Physics Questions People Ask Fermilab
Accelerating massive objects
Dear Mr. Krupa,
To accelerate an object so its mass is increased by 1% then gamma, the "time dilation factor" will be simply 1.01. That is equivalent to accelerating the mass to a velocity of 14% of the speed of light or 42,000 km/sec.
A 10% increase in mass corresponds to a gamma of 1.10 or a velocity of 42% of the speed of light.
The amount of energy required is ENORMOUS! Remember E=mc2. The "exchange rate" between energy and mass is a very large number. So when you turn mass into energy (nuclear reactors, nuclear bombs) you get an enormous amount of energy while using up a small amount of mass.
But that also works in the other direction. To create even a small amount of mass requires a very large amount of energy.

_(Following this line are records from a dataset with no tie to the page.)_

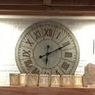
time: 12:10
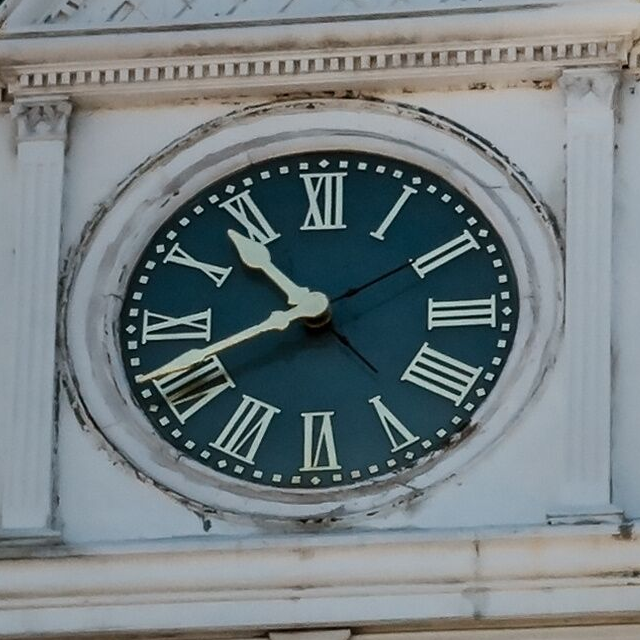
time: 10:41
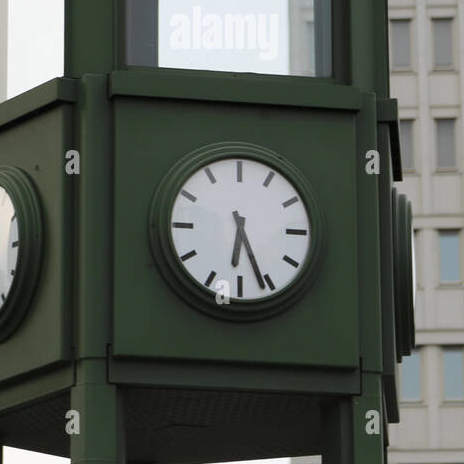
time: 6:26
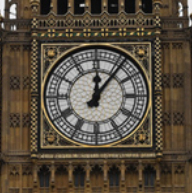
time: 12:06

Take your 1 kg mass and increase it by 1%. In other words you want to move it fast (14% of the velocity of light) so that its (relativistic) mass is increased by 1% or 10 grams.

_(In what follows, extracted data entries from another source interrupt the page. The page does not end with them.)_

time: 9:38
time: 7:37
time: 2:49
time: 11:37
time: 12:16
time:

How much energy is required to create 10 grams? Here are a few numbers I worked out:
-- approximately the electrical energy required to run Fermilab for one year -- the kinetic energy of 3 MILLION, 1000 ton freight trains all moving at 50 miles/hour -- the explosion of 300 kilotons of TNT (or about 15 Hiroshima sized bombs).
Let me know if you have further questions.